WRITTEN TASK A:
Please repeat the records from their start through the line containing "What are all", with both ends included, and leave the pictures out of your answer.

TEXT EXCERPT:
• • • • • • •

2. Next the Fall Leaf of Hollin, Engraved in Noldorin on one side (poem to Elbereth) and in Angerthas on the other. This coin was issued in four metals each denoting a different value. The Fall leaf in copper, the Winter leaf in silver, the Spring leaf in Mithril, and the summer leaf in gold. (we substituted niobium for mithril, and brass for gold). Common among elves and elf-friends, these coppers are generally accorded a value of tuppence when encountered in The Shire,
3. In the middle the Iron Eye of Sauron. On obverse the lidless eye with the inscription OBEY MORDOR in Angerthas. On reverse, the fiery mountain with the inscription ORODRUIN. These were made for the use of orcs for the purchase of weapons, alcohol, and small live animals. Many of these are found badly rusted, scattered in old Orkish encampments, and are often used by mechanics as washers by punching holes in them. 
4. Next is the Brumby Penny of Rohan in brass. It features the running figure of Shadowfax on obverse, in an unbounded field. The metal was originally recovered from the Hoard of Scatha, By Eorl The Old. Common in Rohan and Gondor, these are accorded the value of one Gondoran or Shire penny in exchange. A "brumby" is an Australian term for a foal born to a domesticated mare, but gone wild. 
5. On the far right the Raven Penny of Old Dale. Bearing the raven image, the coin is inscribed in Angerthas and dated TA 2769 (the year before the dragon Smaug came and destroyed the town). This coin was also issued in Silver. Both versions are known to exist in fairly large numbers due to having been recovered from the Hoard of Smaug after the battle of five armies, but they tend to be shunned in fourth age commerce due to the fact that they remain tinged with the Dragon Sickness after long contact with the evil worm.

After fifteen years of doing this strictly as a private fan-art project, we finally licensed with Middle-earth Enterprises to create and market coinage for these realms! Please search out Shire Post Mint if interested in learning more.


----------



## Halasían (Feb 27, 2022)

Awesome! Been a while since I checked in on your site.


----------



## Will Whitfoot (Feb 28, 2022)

And other doors have opened to us based on the fan enthusiasm for the Middle-earth work. Our other licenses now include A Game of Thrones by George RR Martin (over 40 different coins and pendants), Labyrinth by Jim Henson (just two items so far), The Kingkiller Chronicle by Patrick Rothfuss (with two), American Gods By Neil Gaiman (two items), The Mistborn Series by Brandon Sanderson (five different), The Demon Cycle by Peter V. Brett (two different), Conan The Barbarian by Robert E. Howard (13 different).

• • • • • • •

WRITTEN TASK B:
In the text about the Middle-earth coins, what metal was used in place of mithril?

• • • • • • •

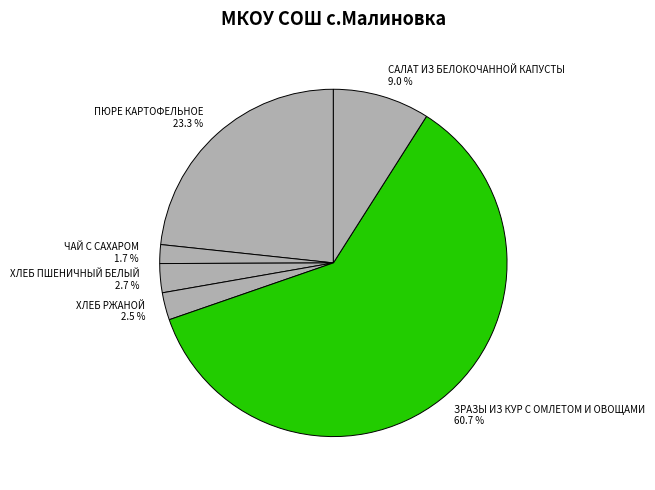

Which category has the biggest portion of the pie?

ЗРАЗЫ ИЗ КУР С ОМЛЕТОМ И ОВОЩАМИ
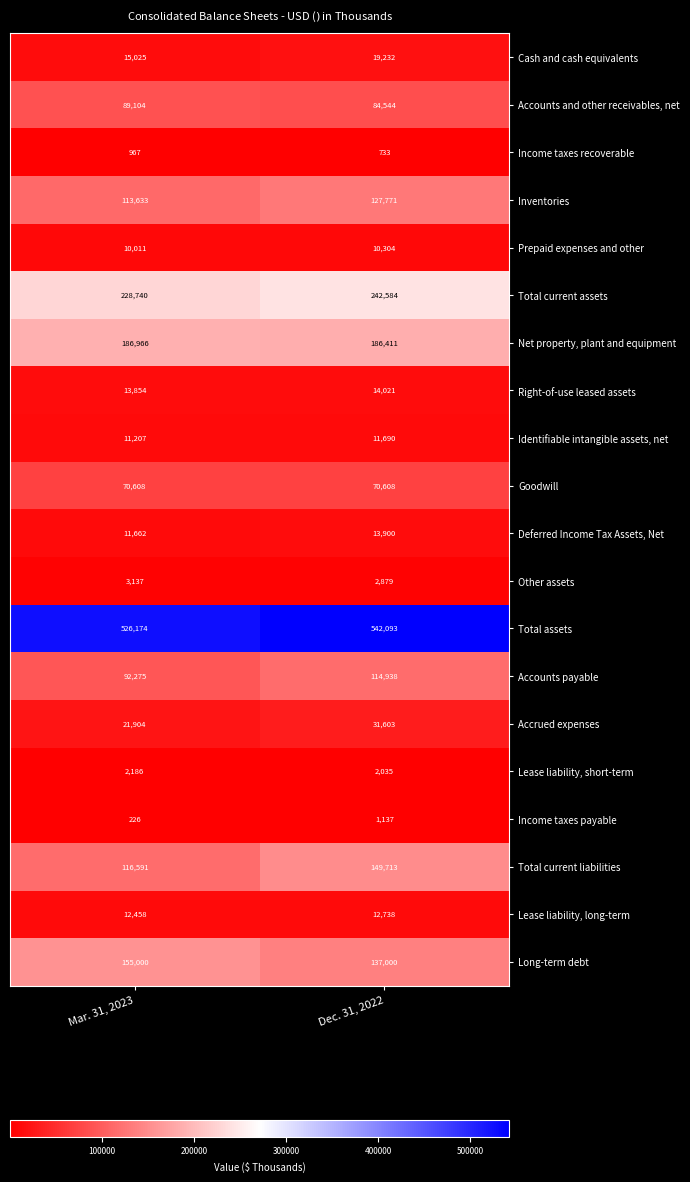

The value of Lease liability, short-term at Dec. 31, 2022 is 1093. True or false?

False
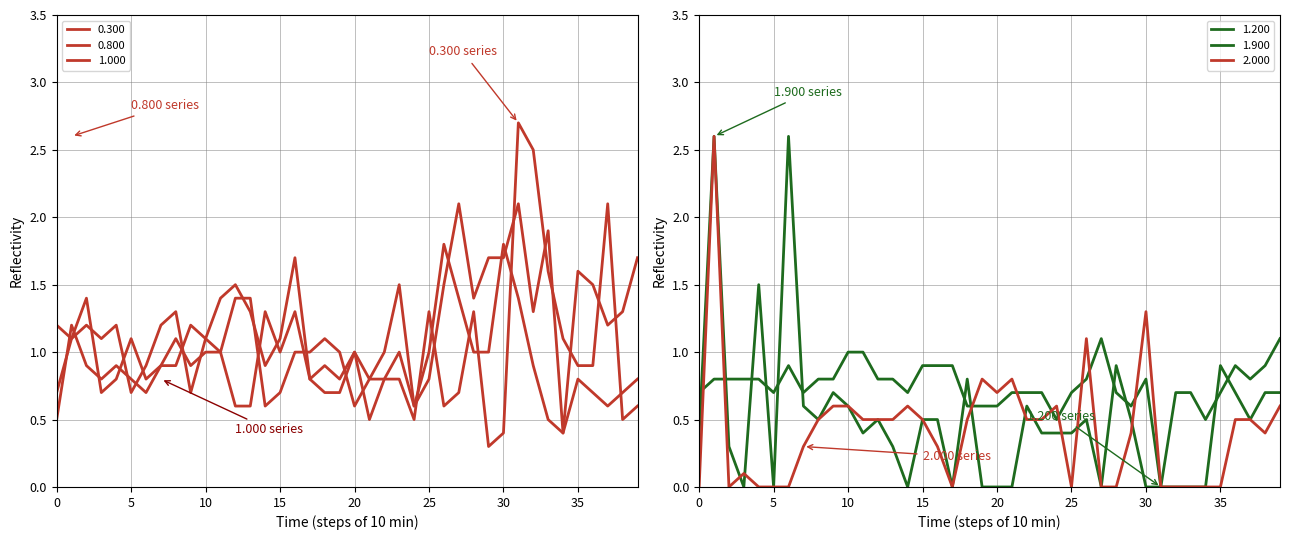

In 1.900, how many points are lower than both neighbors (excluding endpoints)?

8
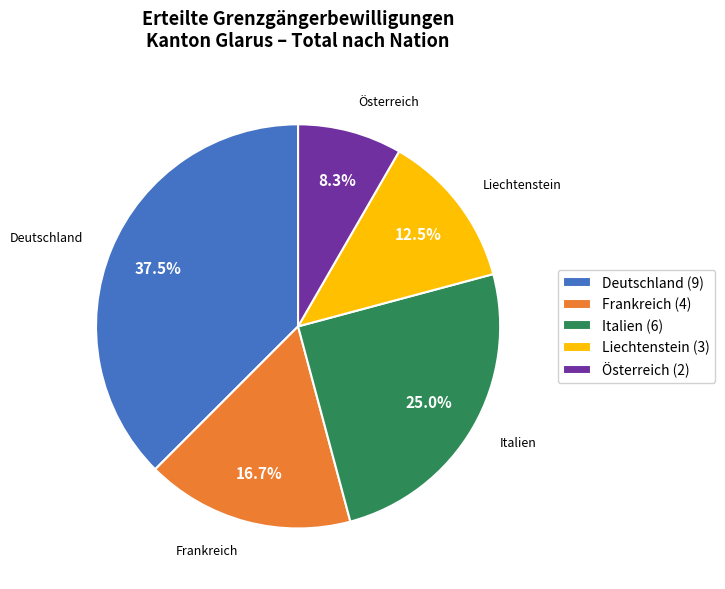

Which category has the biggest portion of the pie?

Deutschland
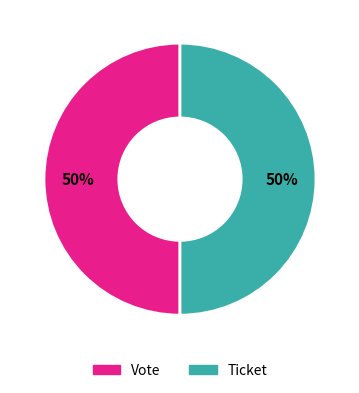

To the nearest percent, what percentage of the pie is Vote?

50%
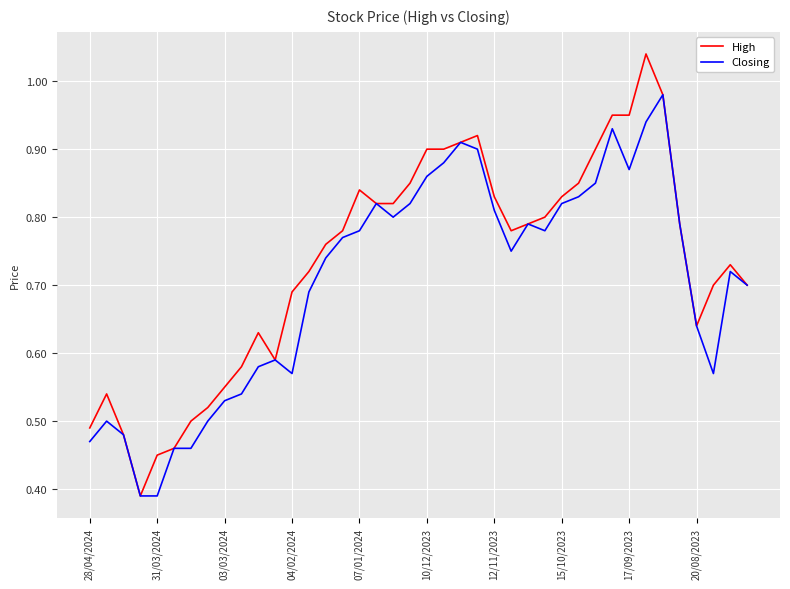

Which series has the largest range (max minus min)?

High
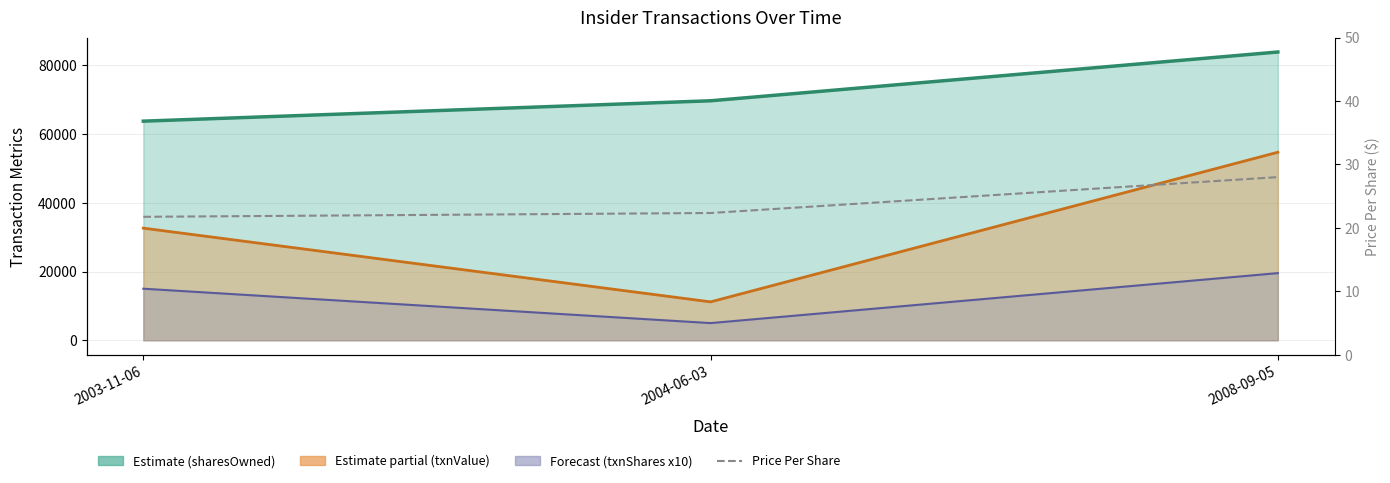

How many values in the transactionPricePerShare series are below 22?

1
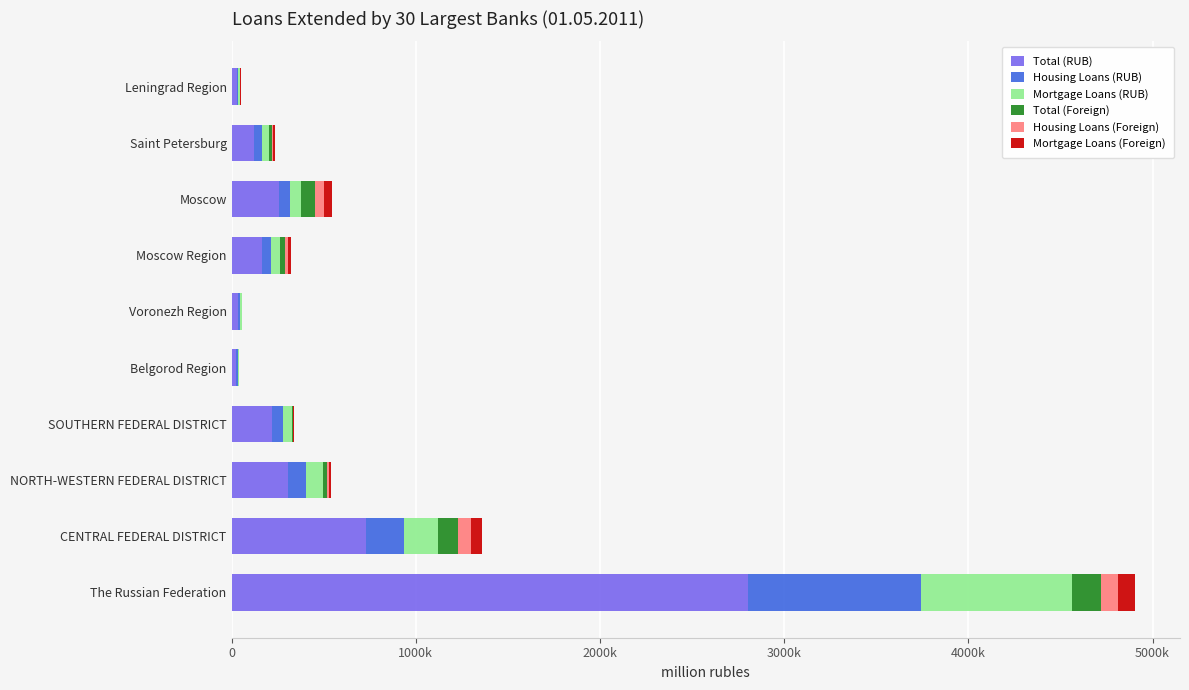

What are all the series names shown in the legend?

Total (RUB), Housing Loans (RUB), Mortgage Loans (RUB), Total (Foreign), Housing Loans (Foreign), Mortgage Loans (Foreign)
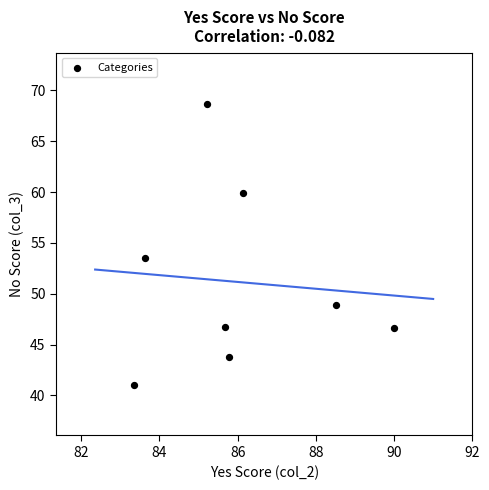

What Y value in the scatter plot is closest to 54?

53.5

• • • • • • •

RESPONSE AREA A:
Which category has the biggest portion of the pie?

ЗРАЗЫ ИЗ КУР С ОМЛЕТОМ И ОВОЩАМИ

The value of Lease liability, short-term at Dec. 31, 2022 is 1093. True or false?

False

In 1.900, how many points are lower than both neighbors (excluding endpoints)?

8

Which category has the biggest portion of the pie?

Deutschland

To the nearest percent, what percentage of the pie is Vote?

50%

Which series has the largest range (max minus min)?

High

How many values in the transactionPricePerShare series are below 22?

1

What are all the series names shown in the legend?

RESPONSE AREA B:
Niobium.